The Development of Microtubule Polarity and Organelle Localization in the Dendrites of Drosophila Neurons
Open Access
- Author:
- Hill, Sarah Elizabeth
- Area of Honors:
- Biochemistry and Molecular Biology
- Degree:
- Bachelor of Science
- Document Type:
- Thesis
- Thesis Supervisors:
- Melissa Rolls, Thesis Supervisor
Joseph C. Reese, Thesis Honors Advisor
Dr. Wendy Hanna-Rose, Faculty Reader - Keywords:
- Drosophila
microtubules
polarity
dendrites
ribosomes
mitochondria
Apc2
neuron - Abstract:
- Microtubule polarity is highly organized in neurons, with different orientations in the axon and dendrites. Differences in polarity effect neuronal function, because polarized microtubules transport a variety of cargo throughout the neuron. Dendrites are of particular interest, because while axons have plus-end-out microtubule orientation conserved across species, dendritic microtubule orientation is more varied. While mature Drosophila dendrites have uniform microtubule polarity with minus ends distal to the cell body, young embryos resemble mammalian cells with mixed polarity in dendrites. We seek to understand when this change to uniform polarity occurs in Drosophila and if uniform minus-end-out microtubule polarity is necessary for characteristic localizations of organelles to dendrites. This investigation was done using confocal microscopy to visualize embryos and larvae expressing EB1-GFP, which is a plus-end microtubule binding protein. By tracking EB1-GFP binding to dynamically growing microtubule ends, we were able to assay microtubule polarity. The results showed that change in polarity occurs gradually. While young embryos had mixed polarity, older embryos and young larvae had ~70% minus-end-out microtubule polarity. It was not until the larvae were several days old, however, that mature uniform minus-end-out polarity was observed. Next, mitochondrial, ribosomal, and Apc2 localizations were traced in developing dendrites in order to establish whether or not mature localizations could occur in dendrites with mixed microtubule polarity. This was also done using fluorescently tagged constructs.

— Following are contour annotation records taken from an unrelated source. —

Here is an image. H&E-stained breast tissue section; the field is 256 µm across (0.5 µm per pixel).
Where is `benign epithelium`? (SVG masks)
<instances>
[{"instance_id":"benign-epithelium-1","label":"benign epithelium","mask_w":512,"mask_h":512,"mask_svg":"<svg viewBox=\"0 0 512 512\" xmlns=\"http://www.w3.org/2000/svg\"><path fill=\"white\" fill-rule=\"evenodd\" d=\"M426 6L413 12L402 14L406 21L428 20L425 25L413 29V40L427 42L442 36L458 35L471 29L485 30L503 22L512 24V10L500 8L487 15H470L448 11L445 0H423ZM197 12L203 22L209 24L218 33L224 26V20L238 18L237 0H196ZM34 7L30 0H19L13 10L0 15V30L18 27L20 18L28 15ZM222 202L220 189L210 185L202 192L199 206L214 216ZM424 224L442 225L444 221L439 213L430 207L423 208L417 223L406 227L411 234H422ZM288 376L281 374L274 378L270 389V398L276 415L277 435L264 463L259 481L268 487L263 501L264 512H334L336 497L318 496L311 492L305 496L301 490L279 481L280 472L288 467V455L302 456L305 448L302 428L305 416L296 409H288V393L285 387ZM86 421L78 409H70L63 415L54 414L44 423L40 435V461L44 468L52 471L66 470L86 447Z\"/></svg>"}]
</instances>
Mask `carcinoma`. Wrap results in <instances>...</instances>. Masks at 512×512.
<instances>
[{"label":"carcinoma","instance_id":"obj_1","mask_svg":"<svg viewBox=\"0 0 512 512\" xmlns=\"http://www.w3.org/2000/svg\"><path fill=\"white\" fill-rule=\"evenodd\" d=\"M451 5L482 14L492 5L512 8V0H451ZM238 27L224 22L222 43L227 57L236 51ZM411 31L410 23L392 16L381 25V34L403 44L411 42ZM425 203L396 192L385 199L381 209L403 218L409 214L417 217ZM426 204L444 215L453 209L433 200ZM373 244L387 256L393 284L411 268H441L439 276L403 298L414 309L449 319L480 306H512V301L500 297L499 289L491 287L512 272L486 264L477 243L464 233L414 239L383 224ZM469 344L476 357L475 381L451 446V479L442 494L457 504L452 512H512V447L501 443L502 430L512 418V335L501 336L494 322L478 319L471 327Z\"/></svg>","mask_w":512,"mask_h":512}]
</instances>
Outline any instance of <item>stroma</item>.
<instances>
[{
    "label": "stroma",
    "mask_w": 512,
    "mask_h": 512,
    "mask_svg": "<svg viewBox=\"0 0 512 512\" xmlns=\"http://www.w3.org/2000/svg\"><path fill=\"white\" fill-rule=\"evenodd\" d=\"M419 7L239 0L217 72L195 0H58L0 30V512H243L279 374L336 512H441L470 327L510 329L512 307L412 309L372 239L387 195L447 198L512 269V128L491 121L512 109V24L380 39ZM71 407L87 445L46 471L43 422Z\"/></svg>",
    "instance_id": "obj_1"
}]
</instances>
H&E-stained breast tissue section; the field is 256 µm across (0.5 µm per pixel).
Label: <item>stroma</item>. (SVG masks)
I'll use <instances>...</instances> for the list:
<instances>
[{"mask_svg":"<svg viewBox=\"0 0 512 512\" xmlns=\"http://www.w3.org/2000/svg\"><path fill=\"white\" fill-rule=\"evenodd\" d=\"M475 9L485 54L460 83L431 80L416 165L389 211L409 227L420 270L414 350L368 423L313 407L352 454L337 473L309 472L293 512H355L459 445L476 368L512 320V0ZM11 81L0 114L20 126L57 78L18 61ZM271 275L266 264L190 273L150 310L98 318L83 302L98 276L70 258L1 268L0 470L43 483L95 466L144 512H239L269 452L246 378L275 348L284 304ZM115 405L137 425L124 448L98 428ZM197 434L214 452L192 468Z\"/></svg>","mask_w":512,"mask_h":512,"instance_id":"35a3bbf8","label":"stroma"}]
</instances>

The percentage of branch points occupied was quantitated. We expected to see a difference between the young embryos and the mature larvae, since microtubule polarity changes over time and microtubules are used to transport organelles throughout the dendrites. In general, we saw localization to branch points occurring early on in development, before minus-end-out microtubule polarity emerged. This indicates that mature microtubule polarity is not necessary for characteristic localization of dendritic organelles.